My wonderful Sears electric typewriter began to gather dust, and at some point, it disappeared.
I have no idea what happened to it. I can’t recall having a yard sale. I just know at some point long after I became a husband and then a father, I could no longer find my old Sears electric typewriter.
And then a few years ago, I began to notice something. In the words of that noted stenographer Yogi Berra, it was déjà vu all over again. With the advent of email, I was suddenly required to type again. I couldn’t use my dictaphone to compose a response to an email. I was once again staring at a keyboard and pounding out a response, although I wasn’t nearly as fast as I was in the days when I could play my Sears electric typewriter like Vladimir Horowitz played his Steinway.
Not long ago, I got one of those fancy “smart phones,”which as it turns out, is a lot smarter than I am. And suddenly I was typing on the world’s smallest keyboard inside my phone. This was not easy inasmuch as you must have hands the size of a flea to effectively type on a smart phone keyboard.
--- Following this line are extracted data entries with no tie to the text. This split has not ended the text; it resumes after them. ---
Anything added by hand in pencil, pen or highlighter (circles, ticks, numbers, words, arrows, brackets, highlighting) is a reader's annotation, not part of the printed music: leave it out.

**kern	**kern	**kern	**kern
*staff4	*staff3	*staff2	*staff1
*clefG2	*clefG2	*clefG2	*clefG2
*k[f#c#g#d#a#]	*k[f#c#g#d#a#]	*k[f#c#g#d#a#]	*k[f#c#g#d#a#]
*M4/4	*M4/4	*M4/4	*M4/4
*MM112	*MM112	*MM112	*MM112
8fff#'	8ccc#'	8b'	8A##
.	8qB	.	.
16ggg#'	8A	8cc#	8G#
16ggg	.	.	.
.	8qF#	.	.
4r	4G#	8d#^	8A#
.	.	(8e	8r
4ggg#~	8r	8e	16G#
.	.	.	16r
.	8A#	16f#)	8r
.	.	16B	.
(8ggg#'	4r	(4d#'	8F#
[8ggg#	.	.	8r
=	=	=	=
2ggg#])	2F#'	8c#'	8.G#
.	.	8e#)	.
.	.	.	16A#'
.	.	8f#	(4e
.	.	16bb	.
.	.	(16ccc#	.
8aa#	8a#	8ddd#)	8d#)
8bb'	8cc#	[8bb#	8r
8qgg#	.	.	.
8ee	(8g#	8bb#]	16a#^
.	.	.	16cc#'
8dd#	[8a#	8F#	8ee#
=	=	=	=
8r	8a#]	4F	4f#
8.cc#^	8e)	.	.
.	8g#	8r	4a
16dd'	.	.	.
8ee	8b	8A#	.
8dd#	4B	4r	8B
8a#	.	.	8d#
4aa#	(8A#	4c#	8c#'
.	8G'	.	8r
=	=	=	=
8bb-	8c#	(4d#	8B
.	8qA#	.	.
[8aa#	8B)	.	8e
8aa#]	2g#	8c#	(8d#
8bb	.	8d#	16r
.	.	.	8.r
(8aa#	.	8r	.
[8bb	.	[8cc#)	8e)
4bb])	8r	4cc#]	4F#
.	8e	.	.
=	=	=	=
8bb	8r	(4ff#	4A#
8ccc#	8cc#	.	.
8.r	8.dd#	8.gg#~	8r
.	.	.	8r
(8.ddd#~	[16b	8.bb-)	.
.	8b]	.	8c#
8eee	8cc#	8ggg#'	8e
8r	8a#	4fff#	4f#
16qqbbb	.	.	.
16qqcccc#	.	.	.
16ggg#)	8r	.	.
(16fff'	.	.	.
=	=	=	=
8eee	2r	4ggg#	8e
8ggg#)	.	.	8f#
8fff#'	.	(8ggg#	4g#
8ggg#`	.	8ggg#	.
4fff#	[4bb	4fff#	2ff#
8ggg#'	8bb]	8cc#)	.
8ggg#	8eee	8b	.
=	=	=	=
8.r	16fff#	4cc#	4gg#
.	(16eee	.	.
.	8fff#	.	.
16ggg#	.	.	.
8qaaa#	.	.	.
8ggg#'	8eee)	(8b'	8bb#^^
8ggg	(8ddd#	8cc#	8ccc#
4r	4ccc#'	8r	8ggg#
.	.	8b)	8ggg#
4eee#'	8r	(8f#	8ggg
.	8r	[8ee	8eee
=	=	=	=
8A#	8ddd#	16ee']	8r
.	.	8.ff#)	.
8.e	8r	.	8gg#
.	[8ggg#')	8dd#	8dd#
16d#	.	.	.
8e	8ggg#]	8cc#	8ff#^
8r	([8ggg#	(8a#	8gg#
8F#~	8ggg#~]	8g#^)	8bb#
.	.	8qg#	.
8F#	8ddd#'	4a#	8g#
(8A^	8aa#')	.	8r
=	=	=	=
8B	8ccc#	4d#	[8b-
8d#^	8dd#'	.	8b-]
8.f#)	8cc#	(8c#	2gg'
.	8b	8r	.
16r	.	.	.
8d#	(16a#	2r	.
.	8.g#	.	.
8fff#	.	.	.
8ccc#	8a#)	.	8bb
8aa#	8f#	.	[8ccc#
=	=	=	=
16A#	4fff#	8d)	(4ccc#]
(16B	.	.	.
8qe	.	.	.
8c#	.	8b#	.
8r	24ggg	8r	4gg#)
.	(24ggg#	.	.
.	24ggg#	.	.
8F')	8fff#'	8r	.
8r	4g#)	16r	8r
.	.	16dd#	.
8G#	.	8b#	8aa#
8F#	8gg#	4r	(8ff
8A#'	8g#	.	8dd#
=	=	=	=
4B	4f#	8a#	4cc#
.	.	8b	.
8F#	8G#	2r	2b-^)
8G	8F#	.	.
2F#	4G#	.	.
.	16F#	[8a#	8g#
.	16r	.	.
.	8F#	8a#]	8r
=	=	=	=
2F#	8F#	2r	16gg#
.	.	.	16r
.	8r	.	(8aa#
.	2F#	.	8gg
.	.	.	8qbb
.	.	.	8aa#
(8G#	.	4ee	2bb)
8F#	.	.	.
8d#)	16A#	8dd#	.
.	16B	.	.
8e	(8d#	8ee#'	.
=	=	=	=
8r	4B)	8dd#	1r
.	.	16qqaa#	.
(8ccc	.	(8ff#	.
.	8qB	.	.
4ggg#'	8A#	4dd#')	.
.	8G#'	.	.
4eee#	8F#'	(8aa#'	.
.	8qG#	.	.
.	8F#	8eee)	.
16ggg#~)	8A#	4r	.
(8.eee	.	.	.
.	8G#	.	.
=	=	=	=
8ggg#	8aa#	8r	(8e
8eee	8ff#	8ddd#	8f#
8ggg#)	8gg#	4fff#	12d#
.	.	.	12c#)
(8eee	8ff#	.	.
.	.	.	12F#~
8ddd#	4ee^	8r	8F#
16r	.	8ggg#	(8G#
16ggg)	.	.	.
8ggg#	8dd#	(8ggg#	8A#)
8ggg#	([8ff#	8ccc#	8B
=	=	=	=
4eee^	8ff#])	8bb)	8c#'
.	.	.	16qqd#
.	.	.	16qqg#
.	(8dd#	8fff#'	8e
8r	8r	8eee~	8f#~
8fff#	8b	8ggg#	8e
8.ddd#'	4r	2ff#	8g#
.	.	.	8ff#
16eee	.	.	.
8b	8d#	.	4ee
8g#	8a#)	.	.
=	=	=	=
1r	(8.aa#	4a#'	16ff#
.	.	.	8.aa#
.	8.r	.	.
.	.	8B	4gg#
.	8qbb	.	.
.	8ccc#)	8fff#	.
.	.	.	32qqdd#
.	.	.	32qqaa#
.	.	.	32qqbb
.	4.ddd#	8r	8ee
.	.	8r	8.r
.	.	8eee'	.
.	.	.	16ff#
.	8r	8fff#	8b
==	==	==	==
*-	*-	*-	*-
And so, I am back to typing again. I am a 60-year-old nerdy lawyer pounding out legal pleadings and memoranda and letters on a keyboard designed for Tom Thumb.
It makes me wish I still had my Sears electric typewriter. Hey, has anybody seen a copy of the Sears & Roebuck catalog lately?
BILL HALTOM is a partner with the Memphis firm of Thomason, Hendrix, Harvey, Johnson & Mitchell. He is past president of the Tennessee Bar Association and is a past president of the Memphis Bar Association.